En réalité, cette notion d’exception est à double-tranchant : ceux qui la prônent ensemble, tout en affirmant unanimement qu’elle « limite les débats », ont des visées antagonistes : les uns la voient comme une façon de « lâcher du lest », d’abandonner une position intenable, pour empêcher le pire et éviter l’emballement, les autres, au contraire, comme une façon d’entrouvrir la porte, se contentant pour le moment de peu, avant de provoquer l’emballement. Pour l’Église, s’associer à ces combinaisons troubles, c’est risquer de porter la responsabilité du basculement.
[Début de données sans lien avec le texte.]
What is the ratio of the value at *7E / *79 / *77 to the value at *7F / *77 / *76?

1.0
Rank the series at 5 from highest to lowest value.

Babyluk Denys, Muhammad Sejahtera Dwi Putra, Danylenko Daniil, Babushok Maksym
Et d’apparaître au mieux comme naïve, au pire comme manœuvrière, voire complice.
La mise au point du pape
Les calculs tactiques et « billards à trois bandes » politiques sortent de la compétence de l’Église. Ils sont incompréhensibles pour les observateurs, y compris les fidèles. Quand elle soutient une loi, on pense que l’Église l’approuve, la considérant comme juste et morale. Le peuple est donc trompé. Dans le cas d’espèce, certains se sont demandés si les promoteurs chrétiens de la loi « suicide assisté » étaient si opposés que cela à un droit au suicide, en certaines circonstances… Voulaient-ils limiter les dégâts ou obtenir un changement de la norme ?
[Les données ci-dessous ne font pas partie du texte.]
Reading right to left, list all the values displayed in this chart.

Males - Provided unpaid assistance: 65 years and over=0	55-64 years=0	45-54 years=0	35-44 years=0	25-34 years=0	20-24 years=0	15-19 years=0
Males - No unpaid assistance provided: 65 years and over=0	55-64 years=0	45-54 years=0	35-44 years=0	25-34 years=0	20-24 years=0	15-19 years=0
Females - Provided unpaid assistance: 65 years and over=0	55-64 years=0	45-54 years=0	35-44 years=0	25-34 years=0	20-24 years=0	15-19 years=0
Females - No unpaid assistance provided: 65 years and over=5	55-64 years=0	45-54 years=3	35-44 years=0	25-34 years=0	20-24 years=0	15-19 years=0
Sur le fond du sujet, le pape François a tenu à remettre les pendules à l’heure, rappelant le refus inconditionnel de l’administration de la mort et du suicide.
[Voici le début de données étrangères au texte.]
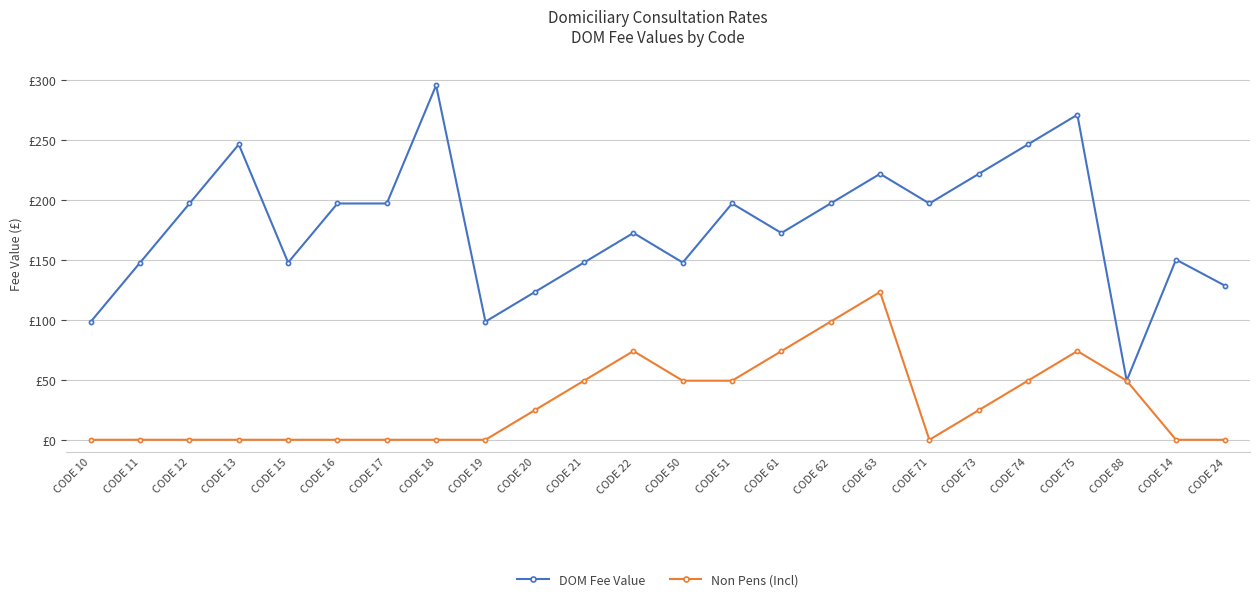

What are all the series names shown in the legend?

DOM Fee Value, Non Pens (Incl)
Heureusement, sur le fond du sujet, le pape François a tenu à remettre les pendules à l’heure, rappelant le refus inconditionnel de l’administration de la mort et du suicide. Il a profité de son audience du 9 février 2022 pour synthétiser une pastorale limpide sur le droit à la vie contre le droit à la mort, et sur le soutien aux désespérés. L’interdit de tuer est en effet un principe d’écologie humaine universel, inscrit dans la conscience naturelle de toute personne, et le pape a bien précisé que l’éthique qu’il en déduit pour la fin de vie n’est en aucune façon réservée aux chrétiens ou aux croyants.
Rebondissement
Rebondissement inattendu : la Cour constitutionnelle italienne vient d’achever de donner tort aux tenants d’un « moindre mal anticipé » : elle a récusé — comme elle en a le pouvoir — le référendum prétendument « inéluctable » sur l’euthanasie, qu’elle estime inconstitutionnel, car rédigé d’une façon qui ne garantit pas « la protection minimale de la vie humaine en général, et en particulier des personnes faibles et vulnérables ». Soulagement du côté des défenseurs de la vie. Toutefois, le mal est fait. En Italie comme en France, on a laissé entendre que le suicide assisté serait un « compromis » acceptable pour certains opposants à l’euthanasie, y compris parmi les chrétiens. Ceux-ci sont très écoutés, plus qu’on ne le croit. Le législateur italien sera tenté de se réclamer de la caution de certains clercs catholiques… Soulignons aussi, pour la France, le risque du faux débat — nous l’avons déjà observé dans la presse — entre deux types de partisans de la mort administrée : les radicaux et les modérés, comme si l’opposition à toute forme d’euthanasie était une posture révolue, insensée, à ostraciser. La relecture de quelques épisodes tragiques de l’histoire nous fait mesurer à quelle catastrophe a pu conduire la « culture du compromis ». Il ne s’agit pas de récuser le débat. Le roi Hérode aimait converser avec Jean-Baptiste dont il reconnaissait l’esprit de vérité ; et Jean-Baptiste ne refusait pas ces conversations. Mais n’en faisait pas moins preuve de radicalité, en reprochant sans compromission à son interlocuteur de coucher avec la femme de son frère. Le prophète en a perdu la vie mais il gagné l’éternité, et reste un exemple de refus des « mondanités ». Aujourd’hui encore, mieux vaut ne pas se compromettre sur l’essentiel. Il suffit de remplacer le mot « euthanasie » par « racisme » ou « violence conjugale » pour comprendre qu’en certaines matières, l’exception ruine la règle. Existerait-il une catégorie de personne, parmi les plus vulnérables, à laquelle il faudrait adresser comme message que leur mort serait préférable à leur vie ? Non ! Le suicide, sous toutes ses formes, est une telle injustice et un tel drame personnel, familial et social, que sa prévention ne souffre pas d’exception.